Heureusement, Cléa avait assez de nourriture pour nous permettre de manger. Près de la flaque de sang, quelques Affamés s’étaient regroupés, reniflant le sang avec circonspection. Ils fuirent à notre arrivée, ce que remarqua Cléa :
- Tu as vu ? Certains Affamés ont peur de nous, d’autres nous attaquent. Ils ont un comportement différent selon la ville.
- Ce doit être le stade de faim auquel ils sont, dis-je. Ici, ils ne sont pas assez fous pour nous attaquer, alors que dans certaines villes où la faim les as rendus fous, ils sont assez téméraires pour nous attaquer.
- Je n’aurais jamais dû lancer cette conversation, soupira Cléa.
- Et puis ici, j’ai l’impression à qu’ils s’organisant en groupes, ce qui doit faciliter la recherche de nourriture.
- Tu vas écrire une thèse sur ça, tant que tu y es ?
- Il faut bien qu’il y ait des traces de cet événement, dis-je avec un grand sérieux. Peut-être que je commencerai à écrire mes mémoires lorsque nous serons revenus à ta maison.
Nous entendîmes soudain un bruit de lutte, puis des couinements.
- Deux groupes d’Affamés qui se battent entre eux. C’est la loi du plus fort, maintenant.
Nous entrâmes dans le cimetière dans un silence peu commun. J’avais l’impression que même les Affamés n’entraient pas dans ce lieu, car ils sentaient comme nous une présence autre.
Je n’eus pas de mal à trouver la tombe d’Elise et de ma mère. Arthur ne s’était pas vraiment embêté pour leur sépulture. Ils avait juste planté une croix sur le lieu de leurs corps, mais sans rien de plus. Sur les croix, il avait marqué :
- Jade, tu as été ma première et seule femme. J’ai eu du mal à te tuer, mais je ne regrette rien.
- Élise, tu m’as fait mal avec ta carte, mais tu as toujours une petite peste dans n’importe quel moment.
Avec un cri de rage, j’arrachai les deux croix et les jetai au long.
- Il n’a aucun respect pour eux ! Aucun respect pour les morts ! Ils les insultent, même après les avoir tué !
Je continuai d’enrager ainsi pendant quelques minutes sous le regard impuissant de Cléa, jusqu’à finir par m’asseoir épuisé en face des deux tombes. Cléa vint me secouer doucement l’épaule pour me dire :
- On devrait y aller. Tes cris ont attiré des Affamés.
Je laissai échapper un grognement de désespoir avant de me lever et de sortir du cimetière. Nous rentrâmes à l’immeuble dans un silence le plus complet, une troupe d’Affamés nous suivant à bonne distance.
- Qu’est-ce qu’on va faire maintenant ? demanda Cléa.
- En fait, je ne pense pas m’attarder ici, dis-je. Laisse-moi juste le temps de récupérer deux-trois choses et on part.
Cléa acquiesça et me laissa parcourir l’appartement. Dans ma chambre, je récupérai quelques affaires d’enfance, ainsi qu’une lampe torche et du matériel de survie. Dans la salle de bain, je récupérai des pansements et des médicaments.
Puis j’allai dans la chambre de ma mère - j’avais toujours refusé l’idée qu’Arthur puisse dormir dans la même chambre que ma mère - je m’accroupis au niveau de la plinthe située derrière la porte.
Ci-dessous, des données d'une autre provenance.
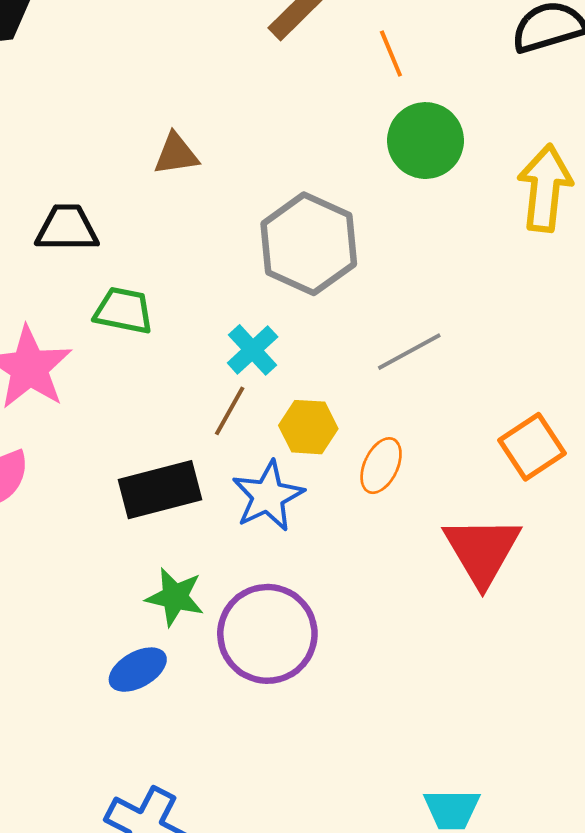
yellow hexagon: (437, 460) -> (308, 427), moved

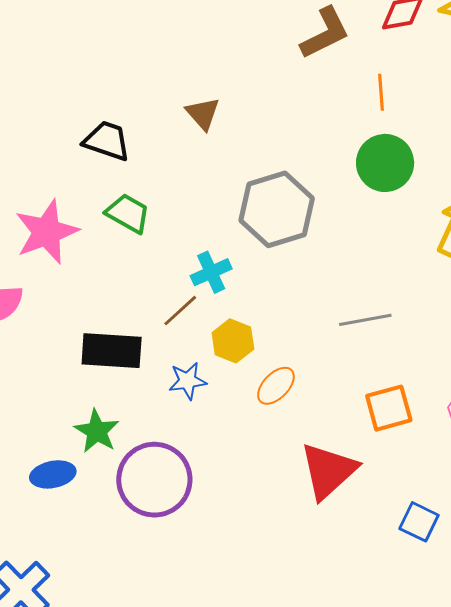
brown triangle: (176, 154) -> (203, 114), turned 39
gray line: (409, 352) -> (365, 320), moved
blue star: (268, 496) -> (188, 381), size x0.7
Je la retirais, et sortis deux paquets de cartes que ma mère avait caché, avant de remettre la plinthe en place et de ranger les paquets de cartes dans ma sacoche. Je rejoignis Cléa dans le salon et nous quittâmes l’appartement.
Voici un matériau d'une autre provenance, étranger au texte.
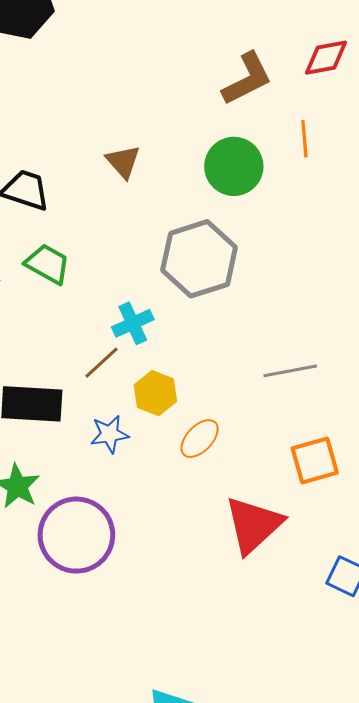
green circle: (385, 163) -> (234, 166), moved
Je pris tout de même soin de fermer fenêtres et portes à clé avant de quitter l’immeuble. Sur le pas dans la porte, je promenai mon regard sur ce qui nous entourait, des centaines de souvenirs me revenant à l’esprit.
Je regardai dans le ciel, et me figurai les visages de ma mère et de ma soeur qui me regardait. Puis nous quittâmes la ville, sans un seul regard en arrière.